Affirming Therapy for Queer and Marginalized People
- Tasia Sourasis

- Mar 2
- 2 min read
Updated: Mar 10
There are many spaces in the world where queer and marginalized folks have to explain themselves just to be seen and understood. Spaces where their identity is questioned, their pronouns are debated, their experiences are minimized, or their pain is reframed in ways that erase the larger systems shaping it.
I’m passionate about creating therapeutic spaces where you don’t have to justify your reality. Where you don’t have to translate your experience into something more “palatable.” Where the impact of systemic oppression, compounded trauma, minority stress, racism, homophobia, transphobia, ableism, and capitalism isn’t debated but understood as part of the context you’re living in.
You won’t have to educate me about why discrimination affects your nervous system. You won’t have to defend your anger. You won’t have to prove that what happened to you was real.
For many queer and marginalized people, the exhaustion isn’t just personal it’s systemic.
It’s the chronic vigilance. The code-switching. The navigating of spaces that weren’t built with you in mind. The careful calculations about safety, belonging, and visibility.
Your anxiety, grief, anger, or numbness don’t exist in a vacuum. It makes sense in context. It often reflects survival strategies that were shaped by real conditions. This could be family dynamics, cultural expectations, discrimination, economic pressure etc.
In our work together, we honor that. We look at trauma not as a personal failure, but as an adaptive response. We understand coping not as pathology, but as protection. We explore identity not as confusion, but as becoming and evolving.
My work is trauma-informed, relational, and grounded in a non-pathologizing lens. I believe healing happens in spaces that are collaborative, grounded in safety, and rooted in choice.
We get curious together. We slow down enough to notice what’s happening in your body. We explore patterns with compassion rather than criticism. We make room for the complexity. Therapy is not something done to you. It’s something we build together.
So many people I work with are incredibly resilient. They have survived things that required strength, adaptability, and hyper-awareness. And those qualities deserve respect. But surviving is not the same as feeling present. Not the same as feeling safe in your own body.

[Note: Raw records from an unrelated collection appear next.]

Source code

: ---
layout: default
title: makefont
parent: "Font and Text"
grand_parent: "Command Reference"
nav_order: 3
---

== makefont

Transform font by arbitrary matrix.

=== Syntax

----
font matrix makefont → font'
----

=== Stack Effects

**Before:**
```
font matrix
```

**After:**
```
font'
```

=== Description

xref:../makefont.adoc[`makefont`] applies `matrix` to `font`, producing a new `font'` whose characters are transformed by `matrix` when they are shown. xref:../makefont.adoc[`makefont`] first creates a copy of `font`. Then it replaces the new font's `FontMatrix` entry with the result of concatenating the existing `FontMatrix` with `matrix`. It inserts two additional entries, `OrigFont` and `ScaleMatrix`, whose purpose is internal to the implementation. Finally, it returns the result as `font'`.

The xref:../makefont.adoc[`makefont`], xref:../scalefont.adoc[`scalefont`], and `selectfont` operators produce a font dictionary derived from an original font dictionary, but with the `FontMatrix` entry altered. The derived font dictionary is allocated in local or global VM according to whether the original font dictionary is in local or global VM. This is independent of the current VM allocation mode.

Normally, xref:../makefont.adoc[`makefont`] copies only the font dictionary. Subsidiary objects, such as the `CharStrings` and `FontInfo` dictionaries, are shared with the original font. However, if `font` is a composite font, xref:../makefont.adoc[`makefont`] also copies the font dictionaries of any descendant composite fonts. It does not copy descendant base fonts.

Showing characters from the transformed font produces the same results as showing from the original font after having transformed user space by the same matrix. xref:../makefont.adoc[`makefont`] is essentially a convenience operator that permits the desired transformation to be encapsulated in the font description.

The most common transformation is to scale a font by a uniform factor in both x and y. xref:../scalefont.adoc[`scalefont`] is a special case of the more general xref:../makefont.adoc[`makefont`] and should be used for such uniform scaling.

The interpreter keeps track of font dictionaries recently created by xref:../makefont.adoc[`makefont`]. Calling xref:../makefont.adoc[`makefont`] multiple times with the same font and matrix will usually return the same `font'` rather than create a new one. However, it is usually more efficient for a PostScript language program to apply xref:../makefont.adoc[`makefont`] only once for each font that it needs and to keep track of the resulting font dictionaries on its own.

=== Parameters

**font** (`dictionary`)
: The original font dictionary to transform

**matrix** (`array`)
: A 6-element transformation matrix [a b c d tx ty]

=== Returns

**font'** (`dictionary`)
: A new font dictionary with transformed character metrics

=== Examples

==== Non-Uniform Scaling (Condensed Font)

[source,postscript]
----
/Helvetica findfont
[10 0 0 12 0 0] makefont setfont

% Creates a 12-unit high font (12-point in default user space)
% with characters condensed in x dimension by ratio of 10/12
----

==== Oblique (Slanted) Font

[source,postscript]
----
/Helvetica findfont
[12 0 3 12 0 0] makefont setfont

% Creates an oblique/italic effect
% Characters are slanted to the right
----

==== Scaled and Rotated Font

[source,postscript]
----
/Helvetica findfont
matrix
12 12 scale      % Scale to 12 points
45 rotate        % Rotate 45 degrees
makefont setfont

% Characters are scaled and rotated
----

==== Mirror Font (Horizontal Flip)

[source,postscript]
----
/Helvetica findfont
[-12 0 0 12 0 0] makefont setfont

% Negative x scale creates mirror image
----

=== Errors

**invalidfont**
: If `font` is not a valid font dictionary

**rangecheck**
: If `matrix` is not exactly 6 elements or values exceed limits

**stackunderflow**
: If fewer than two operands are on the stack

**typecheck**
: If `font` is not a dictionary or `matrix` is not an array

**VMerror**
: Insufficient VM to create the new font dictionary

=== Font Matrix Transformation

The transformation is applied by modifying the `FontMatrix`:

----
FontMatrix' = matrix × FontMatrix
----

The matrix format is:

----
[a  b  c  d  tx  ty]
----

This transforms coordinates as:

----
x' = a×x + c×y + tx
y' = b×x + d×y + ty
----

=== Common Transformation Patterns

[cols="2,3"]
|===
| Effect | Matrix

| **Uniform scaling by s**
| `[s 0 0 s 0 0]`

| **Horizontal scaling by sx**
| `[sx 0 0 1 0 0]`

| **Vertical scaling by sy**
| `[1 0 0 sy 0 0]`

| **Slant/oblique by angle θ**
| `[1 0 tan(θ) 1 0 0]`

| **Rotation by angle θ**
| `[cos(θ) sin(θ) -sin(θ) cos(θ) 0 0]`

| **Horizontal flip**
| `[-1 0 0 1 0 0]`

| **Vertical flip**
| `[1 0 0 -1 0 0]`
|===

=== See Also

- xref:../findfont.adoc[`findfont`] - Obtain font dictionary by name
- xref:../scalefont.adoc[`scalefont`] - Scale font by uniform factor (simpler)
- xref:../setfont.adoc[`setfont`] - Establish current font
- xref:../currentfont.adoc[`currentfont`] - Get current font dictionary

Part of this work is gently reconnecting you to yourself, to your body, your history, your agency and your life force. Not by forcing insight. Not by pushing you to “move on.” But by creating enough safety that your nervous system can soften.
From there, something shifts. You may begin to feel more grounded. More expansive. More able to respond instead of react. Less like you’re constantly bracing.
At the heart of my work is a simple commitment: to meet you as you are.
With compassion. With respect. With honesty.
Your humanity is not something that needs to be earned. It doesn’t require perfection, clarity, or having the “right” words.
Whether you’re navigating trauma, anxiety, grief, substance use, identity exploration or all of the above you deserve a space where your experiences are held with care.
A space where your survival makes sense. A space where your story is honored. A space where healing is possible not because you’ve erased what happened, but because you’re no longer carrying it alone.